──────── Information shown ────────
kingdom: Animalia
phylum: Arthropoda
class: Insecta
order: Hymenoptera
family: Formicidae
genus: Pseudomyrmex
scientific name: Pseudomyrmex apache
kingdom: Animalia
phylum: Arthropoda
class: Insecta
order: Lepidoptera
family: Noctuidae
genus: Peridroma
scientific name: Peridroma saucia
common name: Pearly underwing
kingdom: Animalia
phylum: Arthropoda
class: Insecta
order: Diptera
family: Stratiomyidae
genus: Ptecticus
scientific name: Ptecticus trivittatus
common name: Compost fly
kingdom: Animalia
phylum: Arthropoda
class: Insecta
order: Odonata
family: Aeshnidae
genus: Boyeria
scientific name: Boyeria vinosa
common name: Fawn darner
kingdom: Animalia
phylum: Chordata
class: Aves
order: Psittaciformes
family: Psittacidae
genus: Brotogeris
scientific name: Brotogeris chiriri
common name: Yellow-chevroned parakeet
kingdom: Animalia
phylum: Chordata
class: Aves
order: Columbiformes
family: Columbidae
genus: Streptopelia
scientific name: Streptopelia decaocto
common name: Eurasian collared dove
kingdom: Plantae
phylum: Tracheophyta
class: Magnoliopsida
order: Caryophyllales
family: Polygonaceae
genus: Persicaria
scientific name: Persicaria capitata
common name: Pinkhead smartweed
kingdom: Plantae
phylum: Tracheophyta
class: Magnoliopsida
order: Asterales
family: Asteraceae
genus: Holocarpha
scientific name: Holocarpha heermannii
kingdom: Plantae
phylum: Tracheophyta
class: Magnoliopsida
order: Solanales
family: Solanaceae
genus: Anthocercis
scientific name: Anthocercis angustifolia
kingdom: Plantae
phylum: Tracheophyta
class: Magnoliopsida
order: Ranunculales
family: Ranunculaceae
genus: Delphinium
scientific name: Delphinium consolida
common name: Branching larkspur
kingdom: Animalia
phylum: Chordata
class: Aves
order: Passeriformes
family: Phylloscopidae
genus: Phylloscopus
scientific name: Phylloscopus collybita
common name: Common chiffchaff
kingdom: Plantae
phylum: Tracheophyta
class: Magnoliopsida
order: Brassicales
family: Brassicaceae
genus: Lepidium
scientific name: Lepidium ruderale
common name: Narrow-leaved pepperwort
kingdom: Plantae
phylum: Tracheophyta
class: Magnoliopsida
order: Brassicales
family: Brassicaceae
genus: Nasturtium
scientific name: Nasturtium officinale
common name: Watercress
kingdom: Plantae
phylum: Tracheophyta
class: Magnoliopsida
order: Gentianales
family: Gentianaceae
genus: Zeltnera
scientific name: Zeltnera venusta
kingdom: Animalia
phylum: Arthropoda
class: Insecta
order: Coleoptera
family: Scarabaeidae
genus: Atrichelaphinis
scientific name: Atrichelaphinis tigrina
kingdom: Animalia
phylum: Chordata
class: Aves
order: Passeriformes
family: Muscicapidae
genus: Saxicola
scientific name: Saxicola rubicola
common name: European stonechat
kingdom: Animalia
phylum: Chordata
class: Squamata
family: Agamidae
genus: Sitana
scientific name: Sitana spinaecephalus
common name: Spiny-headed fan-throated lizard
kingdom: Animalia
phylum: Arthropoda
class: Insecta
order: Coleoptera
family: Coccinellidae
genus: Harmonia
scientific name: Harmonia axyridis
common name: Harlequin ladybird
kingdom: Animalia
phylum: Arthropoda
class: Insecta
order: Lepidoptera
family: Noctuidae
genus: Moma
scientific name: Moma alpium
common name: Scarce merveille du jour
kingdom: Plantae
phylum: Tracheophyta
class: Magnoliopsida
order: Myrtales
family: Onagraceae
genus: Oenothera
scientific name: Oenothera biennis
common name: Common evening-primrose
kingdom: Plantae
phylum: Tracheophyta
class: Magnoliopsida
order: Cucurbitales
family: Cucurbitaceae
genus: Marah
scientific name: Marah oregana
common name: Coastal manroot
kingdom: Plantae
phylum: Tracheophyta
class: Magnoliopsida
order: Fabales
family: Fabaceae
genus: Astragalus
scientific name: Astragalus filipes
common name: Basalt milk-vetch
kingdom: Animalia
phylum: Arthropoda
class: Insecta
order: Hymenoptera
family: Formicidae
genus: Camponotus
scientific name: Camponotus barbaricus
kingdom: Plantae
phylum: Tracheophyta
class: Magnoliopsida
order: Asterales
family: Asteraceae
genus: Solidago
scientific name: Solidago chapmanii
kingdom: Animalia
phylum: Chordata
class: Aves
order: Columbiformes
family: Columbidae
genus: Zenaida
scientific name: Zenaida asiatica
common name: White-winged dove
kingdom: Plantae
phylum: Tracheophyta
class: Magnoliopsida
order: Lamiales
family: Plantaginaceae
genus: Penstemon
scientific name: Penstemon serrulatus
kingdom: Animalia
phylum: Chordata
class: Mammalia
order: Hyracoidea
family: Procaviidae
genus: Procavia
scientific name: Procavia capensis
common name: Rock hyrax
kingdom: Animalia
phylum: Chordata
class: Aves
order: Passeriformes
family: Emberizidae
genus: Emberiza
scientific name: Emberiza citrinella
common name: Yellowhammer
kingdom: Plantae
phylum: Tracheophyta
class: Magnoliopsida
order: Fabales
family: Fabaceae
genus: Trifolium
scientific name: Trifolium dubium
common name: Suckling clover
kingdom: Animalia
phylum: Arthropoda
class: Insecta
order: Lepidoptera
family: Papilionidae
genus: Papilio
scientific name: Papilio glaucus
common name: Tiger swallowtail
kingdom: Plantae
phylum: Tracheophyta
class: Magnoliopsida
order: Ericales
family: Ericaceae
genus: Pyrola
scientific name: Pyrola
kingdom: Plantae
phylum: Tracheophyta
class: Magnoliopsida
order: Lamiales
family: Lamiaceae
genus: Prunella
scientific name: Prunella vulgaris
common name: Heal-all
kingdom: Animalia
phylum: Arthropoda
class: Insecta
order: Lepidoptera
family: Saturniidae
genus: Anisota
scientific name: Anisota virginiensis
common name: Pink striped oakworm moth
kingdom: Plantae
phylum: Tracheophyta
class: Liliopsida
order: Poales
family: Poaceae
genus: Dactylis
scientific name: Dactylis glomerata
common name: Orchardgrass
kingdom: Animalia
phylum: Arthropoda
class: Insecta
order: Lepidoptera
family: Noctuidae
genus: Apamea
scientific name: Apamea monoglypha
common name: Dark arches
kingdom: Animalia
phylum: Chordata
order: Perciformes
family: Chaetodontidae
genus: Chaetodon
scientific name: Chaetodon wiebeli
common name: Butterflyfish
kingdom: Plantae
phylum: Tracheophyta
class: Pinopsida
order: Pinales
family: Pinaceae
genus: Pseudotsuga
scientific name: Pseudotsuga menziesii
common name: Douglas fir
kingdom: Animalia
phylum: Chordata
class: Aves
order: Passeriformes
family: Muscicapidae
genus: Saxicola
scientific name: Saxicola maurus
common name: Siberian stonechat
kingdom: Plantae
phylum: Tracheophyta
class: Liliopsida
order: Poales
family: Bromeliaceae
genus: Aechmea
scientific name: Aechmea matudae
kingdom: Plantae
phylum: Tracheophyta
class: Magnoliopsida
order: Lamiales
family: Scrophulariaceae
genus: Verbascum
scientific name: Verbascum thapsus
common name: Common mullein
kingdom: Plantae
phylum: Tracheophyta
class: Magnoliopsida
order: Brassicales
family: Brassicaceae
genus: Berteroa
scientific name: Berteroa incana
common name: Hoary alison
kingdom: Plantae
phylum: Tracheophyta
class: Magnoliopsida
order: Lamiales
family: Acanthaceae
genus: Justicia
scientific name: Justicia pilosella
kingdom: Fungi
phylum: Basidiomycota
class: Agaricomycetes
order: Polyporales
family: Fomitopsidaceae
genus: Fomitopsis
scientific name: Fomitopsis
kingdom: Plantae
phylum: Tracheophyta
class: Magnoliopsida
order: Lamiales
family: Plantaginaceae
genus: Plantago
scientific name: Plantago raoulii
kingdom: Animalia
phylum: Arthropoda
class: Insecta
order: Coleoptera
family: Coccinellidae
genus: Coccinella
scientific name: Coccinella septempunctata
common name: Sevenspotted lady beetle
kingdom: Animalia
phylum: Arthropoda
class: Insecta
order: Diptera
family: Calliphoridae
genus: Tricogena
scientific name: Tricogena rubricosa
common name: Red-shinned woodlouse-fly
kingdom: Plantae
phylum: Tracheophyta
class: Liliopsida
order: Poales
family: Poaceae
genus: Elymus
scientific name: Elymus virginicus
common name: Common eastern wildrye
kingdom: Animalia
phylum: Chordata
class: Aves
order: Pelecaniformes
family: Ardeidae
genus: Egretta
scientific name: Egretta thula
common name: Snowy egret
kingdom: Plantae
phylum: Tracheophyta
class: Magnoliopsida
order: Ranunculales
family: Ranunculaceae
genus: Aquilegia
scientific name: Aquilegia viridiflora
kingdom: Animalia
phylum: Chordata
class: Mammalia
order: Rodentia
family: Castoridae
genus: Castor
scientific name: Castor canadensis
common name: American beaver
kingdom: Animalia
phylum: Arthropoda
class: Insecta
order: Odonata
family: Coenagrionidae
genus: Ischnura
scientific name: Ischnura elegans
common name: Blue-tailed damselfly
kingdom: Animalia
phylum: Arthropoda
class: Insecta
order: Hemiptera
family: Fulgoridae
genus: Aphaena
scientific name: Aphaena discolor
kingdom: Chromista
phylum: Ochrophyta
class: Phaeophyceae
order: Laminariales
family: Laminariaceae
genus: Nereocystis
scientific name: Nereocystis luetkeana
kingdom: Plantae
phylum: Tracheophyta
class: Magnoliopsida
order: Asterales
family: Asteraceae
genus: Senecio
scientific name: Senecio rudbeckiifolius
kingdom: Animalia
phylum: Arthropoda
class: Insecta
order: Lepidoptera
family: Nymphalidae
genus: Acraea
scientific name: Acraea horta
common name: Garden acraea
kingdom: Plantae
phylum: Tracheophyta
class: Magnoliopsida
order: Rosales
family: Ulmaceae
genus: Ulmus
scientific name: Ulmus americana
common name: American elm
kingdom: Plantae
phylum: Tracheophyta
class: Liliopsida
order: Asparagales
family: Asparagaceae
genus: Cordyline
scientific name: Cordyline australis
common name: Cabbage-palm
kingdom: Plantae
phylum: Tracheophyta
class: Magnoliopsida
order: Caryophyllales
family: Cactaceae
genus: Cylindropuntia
────────
(Job) Copy out, unchanged, the lines from the one containing "genus: Pseudotsuga" up to and including the one containing "scientific name: Plantago raoulii".

(Answer in full)
genus: Pseudotsuga
scientific name: Pseudotsuga menziesii
common name: Douglas fir
kingdom: Animalia
phylum: Chordata
class: Aves
order: Passeriformes
family: Muscicapidae
genus: Saxicola
scientific name: Saxicola maurus
common name: Siberian stonechat
kingdom: Plantae
phylum: Tracheophyta
class: Liliopsida
order: Poales
family: Bromeliaceae
genus: Aechmea
scientific name: Aechmea matudae
kingdom: Plantae
phylum: Tracheophyta
class: Magnoliopsida
order: Lamiales
family: Scrophulariaceae
genus: Verbascum
scientific name: Verbascum thapsus
common name: Common mullein
kingdom: Plantae
phylum: Tracheophyta
class: Magnoliopsida
order: Brassicales
family: Brassicaceae
genus: Berteroa
scientific name: Berteroa incana
common name: Hoary alison
kingdom: Plantae
phylum: Tracheophyta
class: Magnoliopsida
order: Lamiales
family: Acanthaceae
genus: Justicia
scientific name: Justicia pilosella
kingdom: Fungi
phylum: Basidiomycota
class: Agaricomycetes
order: Polyporales
family: Fomitopsidaceae
genus: Fomitopsis
scientific name: Fomitopsis
kingdom: Plantae
phylum: Tracheophyta
class: Magnoliopsida
order: Lamiales
family: Plantaginaceae
genus: Plantago
scientific name: Plantago raoulii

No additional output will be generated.